As Horizon renews contracts they will favor those producers who are located near to processing plants, have consistently good quality milk tests, and have a good relationship with the company.  Horizon says it needs the contract changes in order to compete against other companies in buying raw milk. Many producers are concerned that the contracts are now more restrictive and give the company more power to alter their agreements as market conditions change.

Organic Valley
OV sales in 2009 were $523 million, down 1.3 percent from the previous year, and it was the first time the 23-year-old company had experienced lower year-over-year sales. 2010 sales were $621 million slightly down from the November projection of about $630 million in sales for 2010, although in line with previous projections in September ($622 million) and in  June ($603 million).
Organic Valley has a new agreement with Stonyfield which will add about $60 million to its 2010 annual sales for production Greek Yoghurt and the expansion of its New York Fresh brand bottled at Elmhurst Dairy in NY. Members of Organic Valley, including the new members from the Stonyfield pool, will receive their 13th check for $0.47 per hundred pounds in the next few weeks. Their Northeast pay price will not change at:

Base Component Price: $26.82/cwt.

Based on component levels of 3.5% Butterfat; 3.05% Protein; 5.65% Other Solids

COMPONENT PRICING:
CROPP will use a pay price program based on product utilization.
                                    Butterfat                     $1.95 per pound
                                    Protein                         $1.86 per pound
                                    Other Solids                $1.65 per pound

HAULING:
There will be a $180.00 ($2,160/ year) stop charge per month for CROPP producers.

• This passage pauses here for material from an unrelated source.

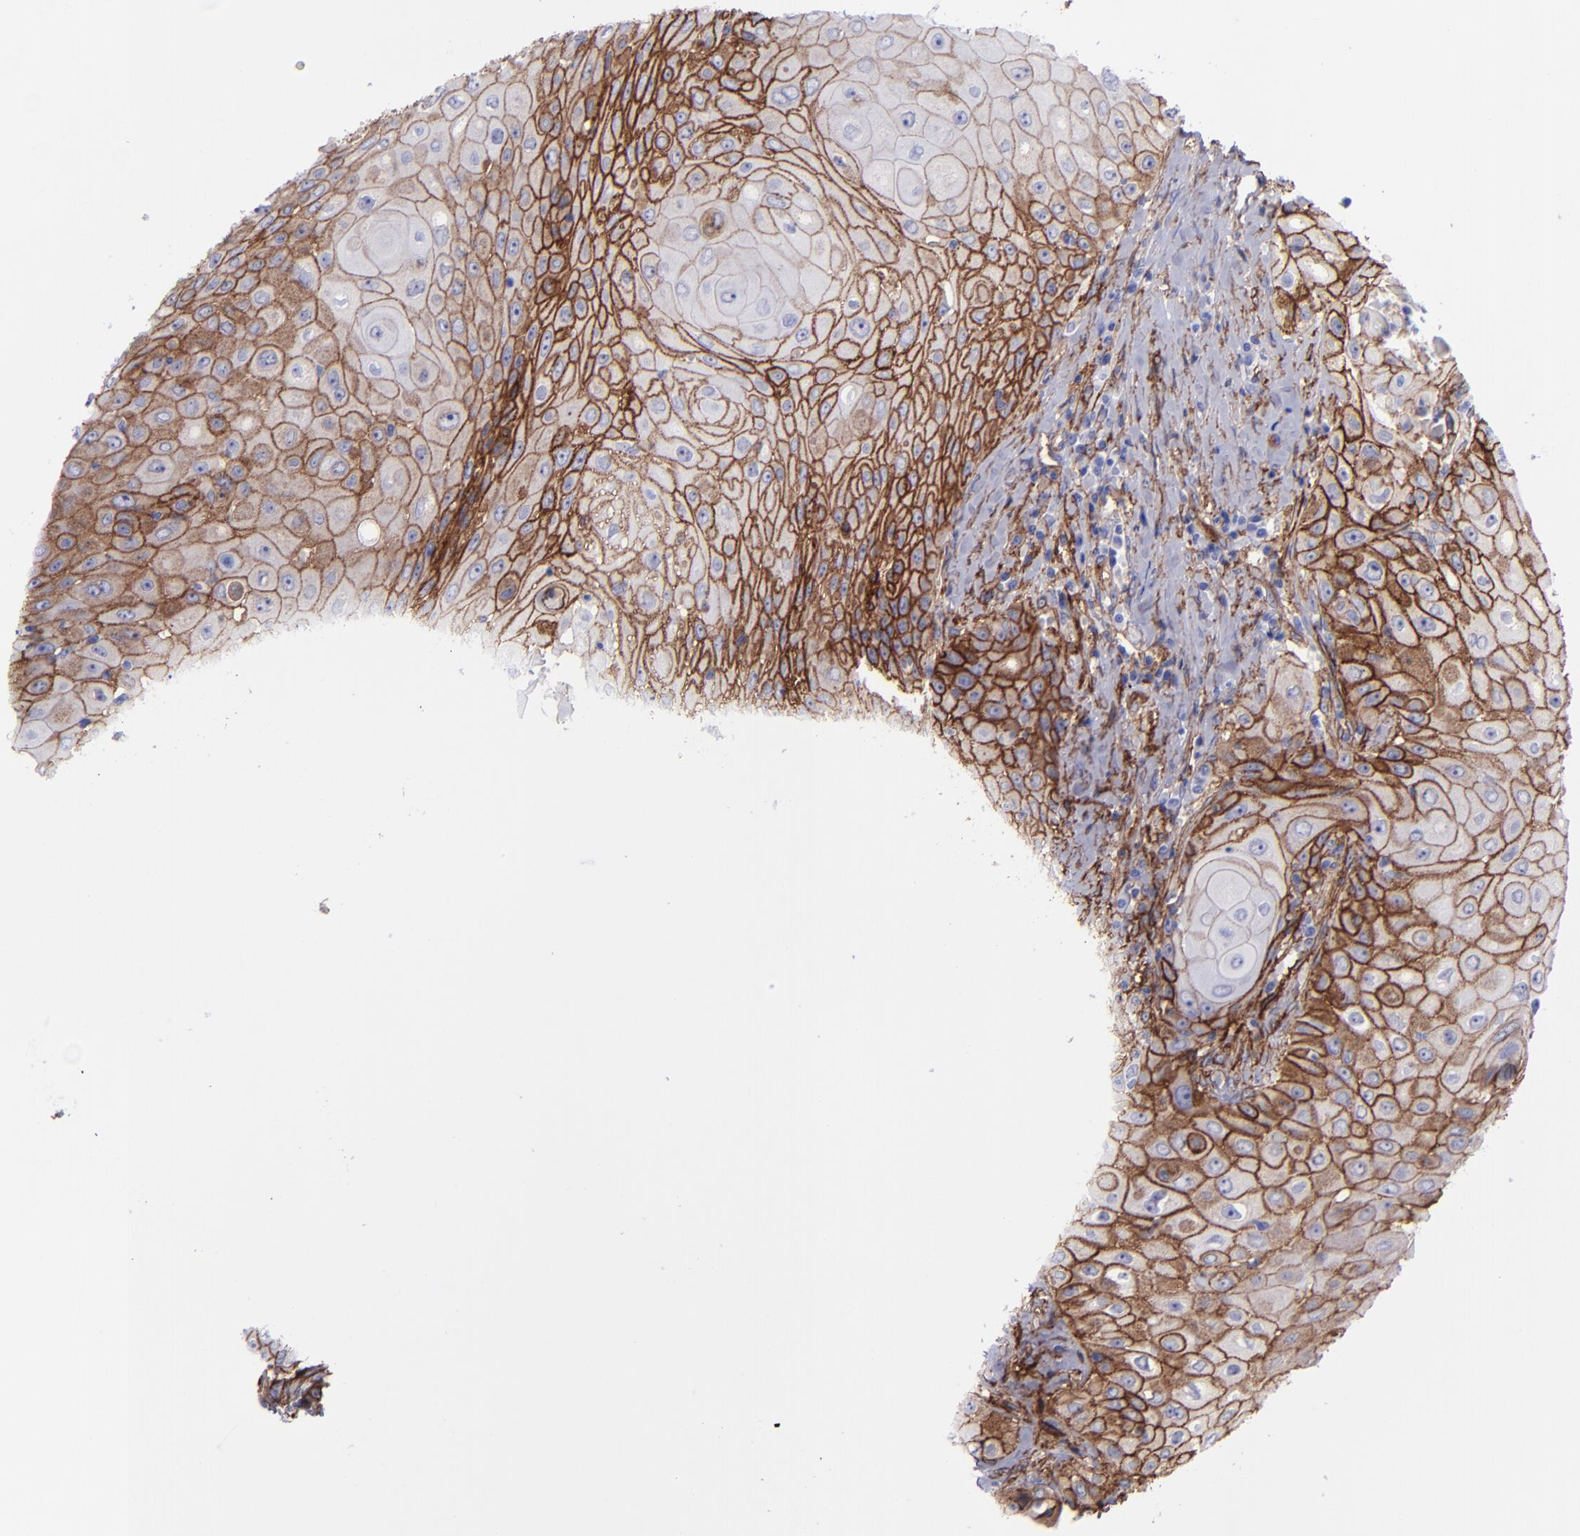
{"staining": {"intensity": "strong", "quantity": ">75%", "location": "cytoplasmic/membranous"}, "tissue": "head and neck cancer", "cell_type": "Tumor cells", "image_type": "cancer", "snomed": [{"axis": "morphology", "description": "Squamous cell carcinoma, NOS"}, {"axis": "topography", "description": "Oral tissue"}, {"axis": "topography", "description": "Head-Neck"}], "caption": "Protein expression analysis of squamous cell carcinoma (head and neck) reveals strong cytoplasmic/membranous staining in about >75% of tumor cells.", "gene": "ITGAV", "patient": {"sex": "female", "age": 82}}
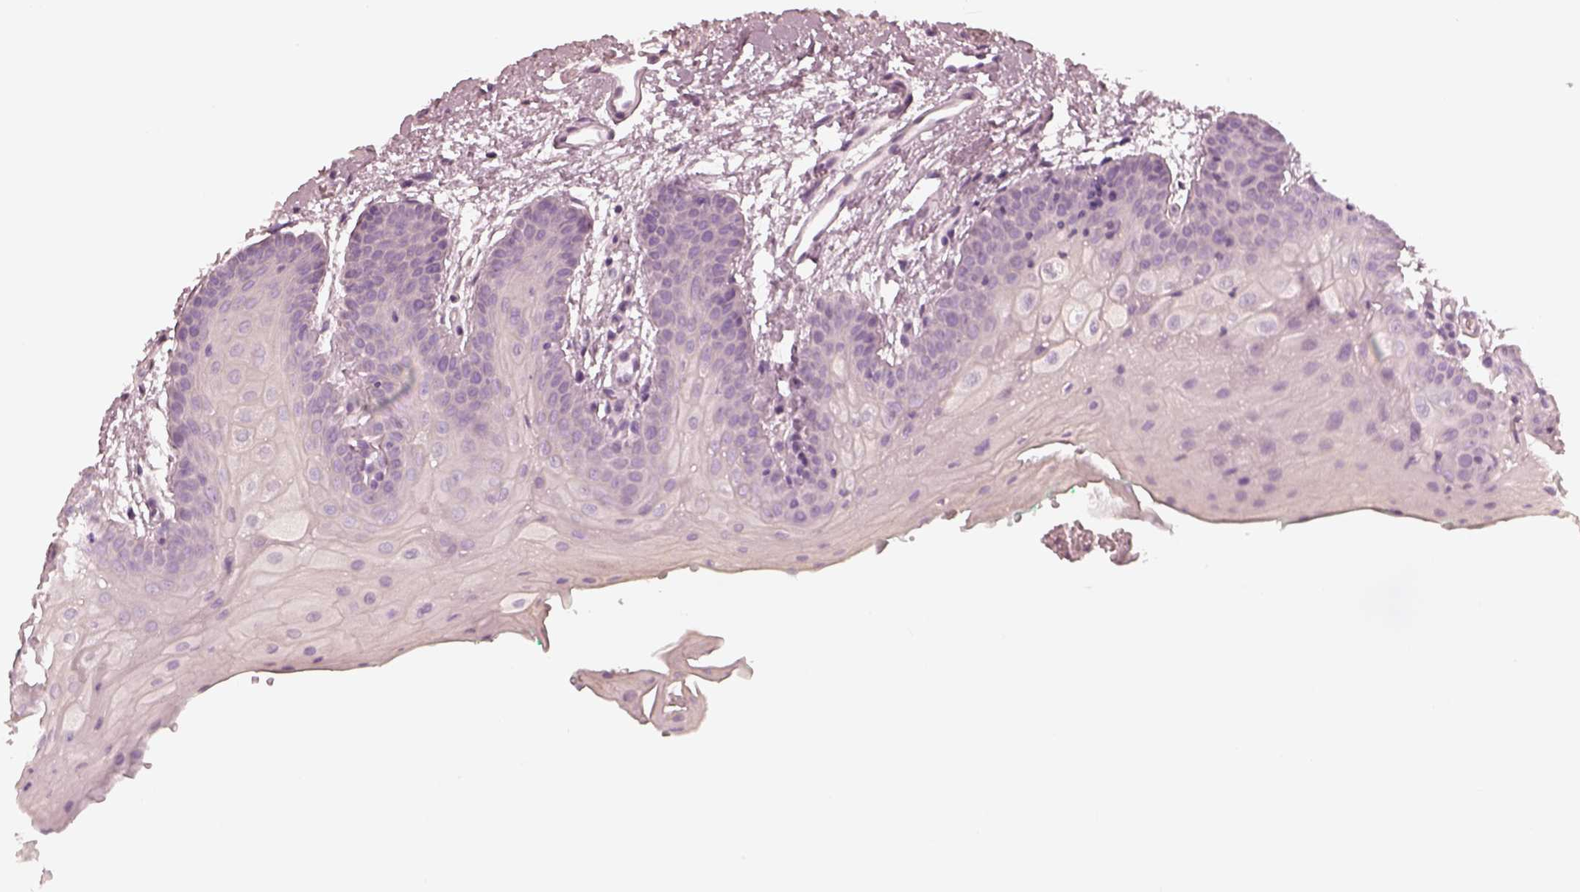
{"staining": {"intensity": "negative", "quantity": "none", "location": "none"}, "tissue": "oral mucosa", "cell_type": "Squamous epithelial cells", "image_type": "normal", "snomed": [{"axis": "morphology", "description": "Normal tissue, NOS"}, {"axis": "morphology", "description": "Squamous cell carcinoma, NOS"}, {"axis": "topography", "description": "Oral tissue"}, {"axis": "topography", "description": "Head-Neck"}], "caption": "Immunohistochemistry histopathology image of normal human oral mucosa stained for a protein (brown), which demonstrates no positivity in squamous epithelial cells. Brightfield microscopy of immunohistochemistry (IHC) stained with DAB (3,3'-diaminobenzidine) (brown) and hematoxylin (blue), captured at high magnification.", "gene": "CALR3", "patient": {"sex": "female", "age": 50}}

SEASONAL PAY PRICE VARIABILITY:
The Cooperative’s pay price plan incorporates a scheduled seasonal pay price variation to provide an incentive for level production, as determined by Dairy Executive Committee policy and Board of Directors directive:

  • A $1.00/cwt deduct will be applied for the months of May, June and July to offset the financial burden of spring flush utilization, transportation and inventory allowance.
  • A $3.00/cwt increase for all milk that is received in January, February and December 2011.

DAIRY POOL CAPITAL BASE PLAN:
To meet the requirements of the Dairy Pool Capital Base Plan, CROPP farmers are required to purchase preferred stock equivalent to 5.5% of their annual base gross income.  Calculation of this is based on:

  • the pay program of the Member’s region,
  • the individual Member’s components
  • the Member’s established production base.

OV is discussing new policies on off-farm diversion, farm conditions, cooperative conduct and maximum herd size. OV is also being pro-active with their own animal care program in anticipation of the work of the NOSB and concerns of customers. CROPP is watching the increase in feed prices and working with its members in anticipation of expected rise in price and availability of quality feed.